> DATASET:
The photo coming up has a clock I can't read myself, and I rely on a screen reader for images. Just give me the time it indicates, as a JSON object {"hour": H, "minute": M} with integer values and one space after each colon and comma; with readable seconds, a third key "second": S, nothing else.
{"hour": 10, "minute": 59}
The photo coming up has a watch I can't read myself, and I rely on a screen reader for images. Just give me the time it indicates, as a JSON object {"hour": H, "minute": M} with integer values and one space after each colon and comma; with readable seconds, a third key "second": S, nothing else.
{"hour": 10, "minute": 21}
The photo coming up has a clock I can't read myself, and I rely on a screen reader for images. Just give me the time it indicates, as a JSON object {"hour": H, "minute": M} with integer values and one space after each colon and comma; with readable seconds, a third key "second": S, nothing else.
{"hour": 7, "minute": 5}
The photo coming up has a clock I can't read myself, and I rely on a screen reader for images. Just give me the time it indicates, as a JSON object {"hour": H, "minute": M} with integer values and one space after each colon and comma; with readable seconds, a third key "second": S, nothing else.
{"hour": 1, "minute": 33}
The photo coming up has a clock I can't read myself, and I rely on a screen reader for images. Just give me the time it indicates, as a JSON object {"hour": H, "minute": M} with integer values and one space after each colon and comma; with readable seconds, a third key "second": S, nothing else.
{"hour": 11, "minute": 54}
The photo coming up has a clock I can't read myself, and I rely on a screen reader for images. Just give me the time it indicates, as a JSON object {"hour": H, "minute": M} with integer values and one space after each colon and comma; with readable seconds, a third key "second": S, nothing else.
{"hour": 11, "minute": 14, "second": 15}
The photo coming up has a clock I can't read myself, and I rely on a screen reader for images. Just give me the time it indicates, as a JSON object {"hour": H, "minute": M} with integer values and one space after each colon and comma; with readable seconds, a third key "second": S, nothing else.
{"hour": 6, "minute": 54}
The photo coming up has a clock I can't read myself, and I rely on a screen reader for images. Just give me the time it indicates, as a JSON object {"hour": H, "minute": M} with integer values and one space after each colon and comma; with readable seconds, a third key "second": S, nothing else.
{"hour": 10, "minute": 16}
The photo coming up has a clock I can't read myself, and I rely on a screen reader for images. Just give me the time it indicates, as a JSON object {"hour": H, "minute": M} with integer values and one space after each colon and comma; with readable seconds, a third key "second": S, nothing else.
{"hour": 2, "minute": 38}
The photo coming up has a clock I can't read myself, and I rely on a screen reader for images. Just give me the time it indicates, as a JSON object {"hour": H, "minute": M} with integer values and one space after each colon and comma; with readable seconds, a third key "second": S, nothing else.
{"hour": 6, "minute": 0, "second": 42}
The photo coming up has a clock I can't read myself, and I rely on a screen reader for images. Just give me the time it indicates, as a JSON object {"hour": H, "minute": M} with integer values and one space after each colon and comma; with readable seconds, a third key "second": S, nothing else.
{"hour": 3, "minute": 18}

> PROMPT:
Display every line from the records above that contains the word "watch", copying each one in full.

> FINISHED TASK:
The photo coming up has a watch I can't read myself, and I rely on a screen reader for images. Just give me the time it indicates, as a JSON object {"hour": H, "minute": M} with integer values and one space after each colon and comma; with readable seconds, a third key "second": S, nothing else.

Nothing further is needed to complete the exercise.